El primer punto que hay que analizar, es si existe, es decir, si el hombre es quien decide su camino; o es el destino el que lo marca. Habrá que también considerar, si todos los hombres tenemos el mismo destino...
Y si es así ¿por qué tenemos huellas digitales distintas? ¡Únicas! lo que infiere que llegamos a esta vida, a esta Tierra, predestinados a algo especial, a algo diferente...
Y si llegamos predestinados a algo ¿dónde entonces está el libre albedrío? Pero hay más...
Si el destino no se escoge. ¿Qué Dios se abroga el derecho de juzgar si lo hiciste bien o si lo hiciste mal; si finalmente tú ni siquiera querías venir? Ni preguntaron ¡vaya!...
Sin dejar de mencionar que nadie es malo por voluntad propia. El que deliberadamente hace daño a los demás, no es malo, es malvado. Y aunque la ciencia establece que ninguna enfermedad física o mental vuelve a una persona malvada...
Un evidente trastorno mental impulsa a un hombre a abusar sexualmente de un menor de edad. Y aunque el impulso por dañar a otros no lo pueda medir la ciencia, es claro que quien hace daño a los demás, en el entendido de que nadie puede dar lo que no tiene, es porque él está dañado...
La humanidad está cavando su propia tumba y no quiere darse cuenta que vamos a la extinción.
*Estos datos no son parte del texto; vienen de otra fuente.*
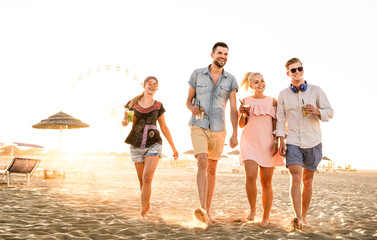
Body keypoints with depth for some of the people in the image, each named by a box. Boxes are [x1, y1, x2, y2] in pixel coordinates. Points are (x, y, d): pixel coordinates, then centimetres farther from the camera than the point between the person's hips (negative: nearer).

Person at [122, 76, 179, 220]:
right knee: (142, 180, 12)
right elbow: (124, 123, 5)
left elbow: (164, 128, 10)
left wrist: (173, 148, 13)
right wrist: (125, 119, -20)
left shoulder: (158, 106, 2)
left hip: (153, 145, -2)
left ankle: (143, 210, -9)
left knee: (147, 178, -19)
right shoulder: (133, 103, 3)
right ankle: (147, 206, 35)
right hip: (136, 147, 2)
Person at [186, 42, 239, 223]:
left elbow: (233, 109, 1)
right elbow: (188, 100, 8)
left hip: (218, 129, 2)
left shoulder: (230, 80, 3)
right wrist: (192, 108, -15)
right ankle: (202, 209, -31)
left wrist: (235, 134, -7)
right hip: (198, 127, -2)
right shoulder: (197, 74, 1)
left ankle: (207, 211, 19)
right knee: (202, 163, -22)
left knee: (212, 170, 9)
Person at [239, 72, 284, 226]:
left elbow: (276, 125, 8)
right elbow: (241, 125, 8)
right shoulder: (246, 101, 6)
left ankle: (266, 216, 18)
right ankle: (252, 209, 4)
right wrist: (243, 114, -11)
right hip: (250, 142, 0)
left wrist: (276, 142, -5)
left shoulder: (272, 102, 6)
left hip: (267, 144, 0)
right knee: (250, 177, -19)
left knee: (266, 182, 3)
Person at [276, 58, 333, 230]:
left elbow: (330, 113, 4)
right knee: (295, 178, -17)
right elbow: (280, 119, 7)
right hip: (293, 143, -1)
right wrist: (281, 141, -2)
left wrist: (317, 111, -17)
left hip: (313, 142, 1)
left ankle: (304, 216, 21)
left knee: (307, 181, 8)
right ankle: (298, 218, -22)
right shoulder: (283, 94, 5)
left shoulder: (316, 91, 2)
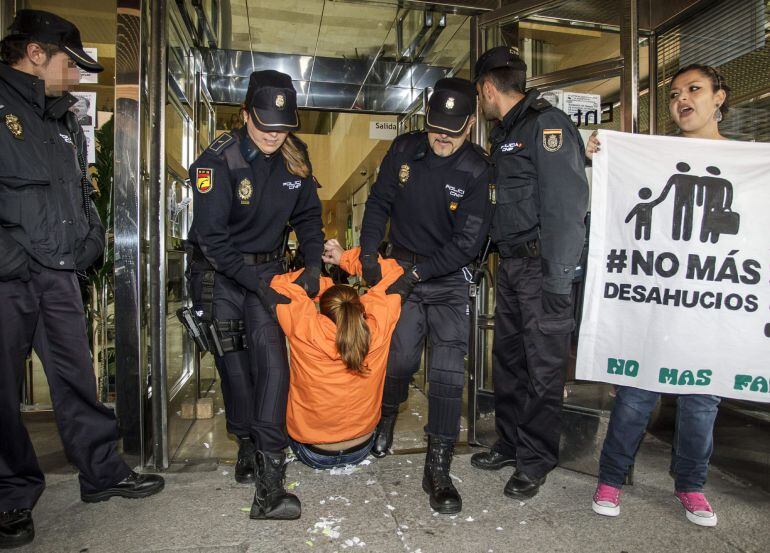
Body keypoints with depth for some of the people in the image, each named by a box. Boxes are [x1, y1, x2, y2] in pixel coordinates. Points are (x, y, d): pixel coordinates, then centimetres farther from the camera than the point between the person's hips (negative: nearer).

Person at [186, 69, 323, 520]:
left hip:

No aprendimos nada de quienes nos precedieron; y no será ningún consuelo el saber que no seremos la única civilización que desaparezca “misteriosamente”...
Aunque por otro lado sea normal, el que un ser vivo reaccione para deshacerse de lo que le es dañino. Y seremos muy inteligentes hijos de algunos dioses si quieren; pero la ciencia nunca ha entendido que La Tierra es un ser vivo y que nuestra presencia le es dañina...
Pero la humanidad está tan adoctrinada, que ni siquiera acepta que puede estar en el error de conceptuarse a sí misma como el non plus ultra de la Creación; y el reconocer que somos parásitos de La Tierra...
Si el libre albedrío existe, debe de manifestarse antes del nacimiento. Y la diferencia es que unos vienen a este mundo por su propia voluntad; y a otros los traen. Pero es un hecho que no la pasan igual los hijos deseados, que saben a lo que vinieron; a los hijos no deseados, que no saben a qué los trajeron...
No obstante, para saber a qué viniste o a que te trajeron, lo que podrías hacer el resto de tu vida, incluyendo sábados, domingos y días festivos, aunque no te pagaran por ello, eso es a lo que viniste...
Y finalmente, aquí caben las palabras de Paulo Coelho: “Cuando el hombre sabe a dónde va; las fuerzas de El Universo se confabulan para que lo logre”...
El hombre puede vivir de lo que sea. De caminar, de correr, de saltar, de cantar, de bailar, de patear una pelota, de escribir, de dibujar, etc. etc. etc. Y cabe agregar que sólo puede ser feliz el que hace lo que le gusta; toda vez que nadie puede ser feliz haciendo lo que no le gusta...
Y a esta vida se viene a ser feliz. La equivocada idea de que venimos a sufrir, o a pagar lo malo que se ha hecho en otras vidas, es aberrante. La reencarnación es para los que ignoran que en esta vida se paga y se cobra todo lo bien que se ha hecho, de igual forma que se paga todo lo que se ha hecho mal.
Resumiendo...
El libre albedrío para ventilar lo que quieres hacer de tu vida, es una decisión propia que tomas antes de venir a esta vida y que el origen de todo cuanto existe, pues nada puede existir fuera de él, lo acomoda todo para que lo puedas lograr...
Pero nunca es tarde para retomar el camino. La vida siempre da una oportunidad, es parte del juego; el chiste está en que te animes. No es poca la gente que, al jubilarse, se dedican a hacer lo que siempre quisieron; y les va muy bien. Cuando menos, no les cuesta trabajo.